Column identification may be specified on the command line, chosen interactively, or automatically determined from the column headers. GFF source files should have columns automatically identified.
All lower-numbered columns must be defined before writing higher-numbered columns, as per the specification. Dummy data may be filled in for Name and/or Score if a higher column is requested.
Browser and Track lines are not written.
Following specification, all coordinates are written in interbase (0-based) coordinates. Base (1-based) coordinates (the BioPerl standard) will be converted.
Score values should be integers within the range 1..1000. Score values are not converted in this script. However, the biotoolbox script manipulate_datasets.pl has tools to do this if required.
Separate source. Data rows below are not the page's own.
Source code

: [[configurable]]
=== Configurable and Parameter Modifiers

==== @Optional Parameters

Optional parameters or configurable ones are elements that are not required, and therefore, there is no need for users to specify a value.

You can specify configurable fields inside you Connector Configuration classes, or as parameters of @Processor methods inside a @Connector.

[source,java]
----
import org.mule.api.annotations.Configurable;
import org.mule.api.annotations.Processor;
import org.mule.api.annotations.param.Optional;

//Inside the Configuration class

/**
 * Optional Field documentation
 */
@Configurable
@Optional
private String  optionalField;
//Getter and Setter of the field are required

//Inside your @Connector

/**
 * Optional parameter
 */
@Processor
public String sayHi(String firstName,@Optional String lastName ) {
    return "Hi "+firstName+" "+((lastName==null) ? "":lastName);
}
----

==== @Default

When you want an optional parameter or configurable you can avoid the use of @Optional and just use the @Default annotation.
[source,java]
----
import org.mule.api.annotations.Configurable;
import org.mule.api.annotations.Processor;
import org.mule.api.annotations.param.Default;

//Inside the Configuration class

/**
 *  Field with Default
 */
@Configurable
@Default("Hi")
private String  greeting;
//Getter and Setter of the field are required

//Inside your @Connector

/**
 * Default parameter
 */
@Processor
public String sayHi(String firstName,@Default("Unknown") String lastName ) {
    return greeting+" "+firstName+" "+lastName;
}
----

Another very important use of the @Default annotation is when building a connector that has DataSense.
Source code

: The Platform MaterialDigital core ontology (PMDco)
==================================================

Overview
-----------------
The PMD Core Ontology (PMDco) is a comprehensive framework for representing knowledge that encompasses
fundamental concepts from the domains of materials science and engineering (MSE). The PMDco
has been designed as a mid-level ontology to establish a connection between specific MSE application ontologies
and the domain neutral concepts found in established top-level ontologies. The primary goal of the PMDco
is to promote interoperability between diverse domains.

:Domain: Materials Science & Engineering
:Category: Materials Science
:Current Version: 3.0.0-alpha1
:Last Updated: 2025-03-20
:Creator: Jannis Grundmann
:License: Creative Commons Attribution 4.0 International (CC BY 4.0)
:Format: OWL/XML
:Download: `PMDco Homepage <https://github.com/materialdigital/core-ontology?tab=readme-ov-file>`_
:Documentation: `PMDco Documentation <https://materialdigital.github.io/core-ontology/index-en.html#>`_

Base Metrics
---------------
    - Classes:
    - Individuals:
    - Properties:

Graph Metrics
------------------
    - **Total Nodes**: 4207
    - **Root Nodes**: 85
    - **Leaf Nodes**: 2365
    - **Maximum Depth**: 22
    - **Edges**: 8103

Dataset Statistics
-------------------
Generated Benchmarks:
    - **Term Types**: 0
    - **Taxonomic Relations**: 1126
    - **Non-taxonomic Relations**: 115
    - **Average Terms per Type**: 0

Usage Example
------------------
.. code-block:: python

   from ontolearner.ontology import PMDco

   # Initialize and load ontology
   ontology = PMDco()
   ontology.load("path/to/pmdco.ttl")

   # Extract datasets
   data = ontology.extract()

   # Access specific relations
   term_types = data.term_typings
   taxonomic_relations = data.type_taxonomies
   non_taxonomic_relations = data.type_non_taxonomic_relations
An option exists to further convert the BED file to an indexed, binary BigBed format. Jim Kent's bedToBigBed conversion utility must be available, and either a chromosome definition file or access to a Bio::DB database is required.
AUTHOR
Timothy J. Parnell, PhD
Howard Hughes Medical Institute
Dept of Oncological Sciences
Huntsman Cancer Institute
University of Utah
Salt Lake City, UT, 84112
This package is free software; you can redistribute it and/or modify it under the terms of the Artistic License 2.0.